Indeed, the Israeli election just days before the midterm elections in the US will also have an impact on American policy in the region. Netanyahu, Israel’s longest-serving prime minister, is expected to re-enter office in the coming weeks, heading a far-right government that has already raised concern in Washington.
“Netanyahu will have to reign in the extremist elements in his new government,” said Gilboa. “Democratic administrations usually do not get along with right-wing Israeli governments.”
In a previous term, when Netanyahu faced President Obama, there was a series of confrontations between the two that led to a souring of the personal relationship. According to Gilboa, Netanyahu “ruined” the relationship between him and the Democratic Party. The lowest point was in 2015 when Netanyahu addressed Congress on the subject of the Iranian nuclear deal after receiving an invitation from Republicans, essentially circumventing the American president and breaching protocol.
“Israel needs to do everything in its power to maintain the strategic partnership with the U.S.,” said Har-Zvi. “In the end, the Americans will judge the Netanyahu government based on its actions.”
A government with extreme elements will be a test for Netanyahu and for U.S.-Israeli relations. The two could be on a collision course regarding the conflict with the Palestinians, the Iranian nuclear agreement, and other sticking points.
“Netanyahu will be between a rock and a hard place,” said Gilboa. “A lot of things can go wrong. He is supposed to be aware of this.”
Biden now leads a Democratic Party whose support for Israel is not as steadfast as in the past.

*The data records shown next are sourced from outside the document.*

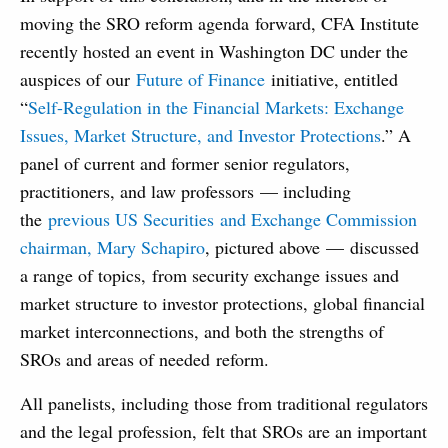
moving the SRO reform agenda forward, CFA Institute
recently hosted an event in Washington DC under the
auspices of our
Future of Finance
initiative, entitled
“
Self-Regulation in the Financial Markets: Exchange
Issues, Market Structure, and Investor Protections
.” A
panel of current and former senior regulators,
practitioners, and law professors — including
the
previous US Securities and Exchange Commission
chairman, Mary Schapiro
, pictured above — discussed
a range of topics, from security exchange issues and
market structure to investor protections, global financial
market interconnections, and both the strengths of
SROs and areas of needed reform.
All panelists, including those from traditional regulators
and the legal profession, felt that SROs are an important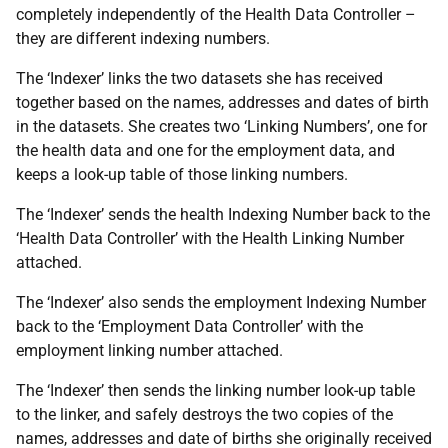
completely independently of the Health Data Controller –
they are different indexing numbers.
The ‘Indexer’ links the two datasets she has received
together based on the names, addresses and dates of birth
in the datasets. She creates two ‘Linking Numbers’, one for
the health data and one for the employment data, and
keeps a look-up table of those linking numbers.
The ‘Indexer’ sends the health Indexing Number back to the
‘Health Data Controller’ with the Health Linking Number
attached.
The ‘Indexer’ also sends the employment Indexing Number
back to the ‘Employment Data Controller’ with the
employment linking number attached.
The ‘Indexer’ then sends the linking number look-up table
to the linker, and safely destroys the two copies of the
names, addresses and date of births she originally received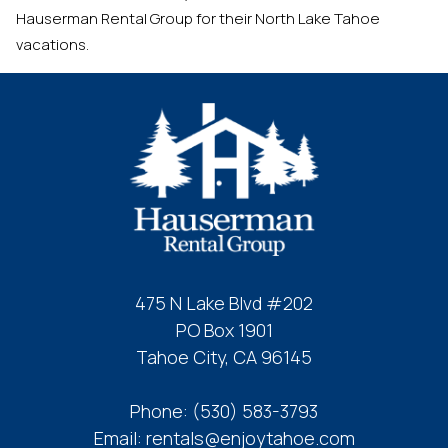
Hauserman Rental Group for their North Lake Tahoe
vacations.
475 N Lake Blvd #202
PO Box 1901
Tahoe City, CA 96145
Phone:
(530) 583-3793
Email:
rentals@enjoytahoe.com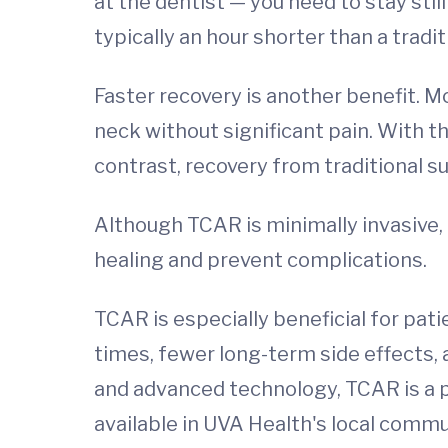
at the dentist — you need to stay still
typically an hour shorter than a trad
Faster recovery is another benefit. Mo
neck without significant pain. With th
contrast, recovery from traditional s
Although TCAR is minimally invasive,
healing and prevent complications.
TCAR is especially beneficial for pat
times, fewer long-term side effects, 
and advanced technology, TCAR is a p
available in UVA Health's local comm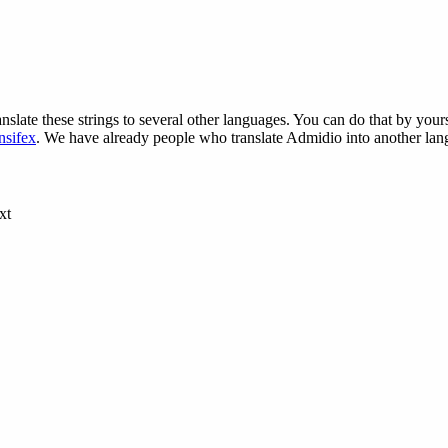
nslate these strings to several other languages. You can do that by yours
nsifex
. We have already people who translate Admidio into another lang
xt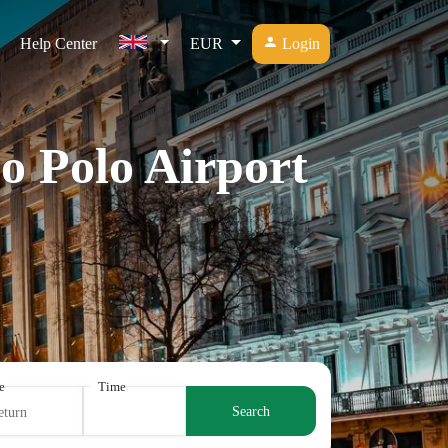
Help Center
EUR
Login
o Polo Airport
e
Time
Search
eturn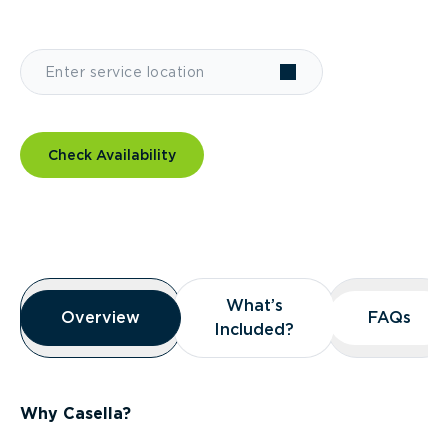
Check Availability
Overview
What’s
What’s
Overview
Overview
FAQs
FAQs
Included?
Included?
Why Casella?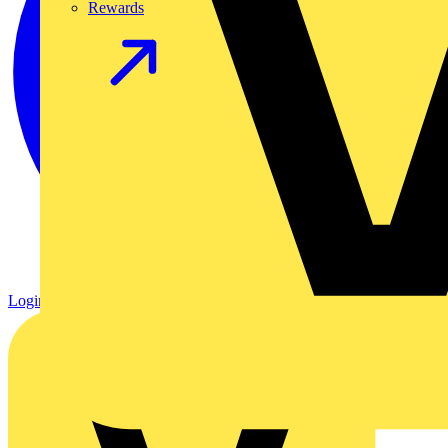
Rewards
Login
Register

“The Israeli government will need to see how it highlights its democratic values in order to not alienate younger Democrats who display less support for Israel,” said Har-Zvi.
American willingness to stand up for Israel in international forums could be depressed if there is increasing friction.
The Biden Administration faces huge challenges in the international arena, the least of them in the Middle East. Therefore, it will likely not rock the boat in order to be able to focus elsewhere.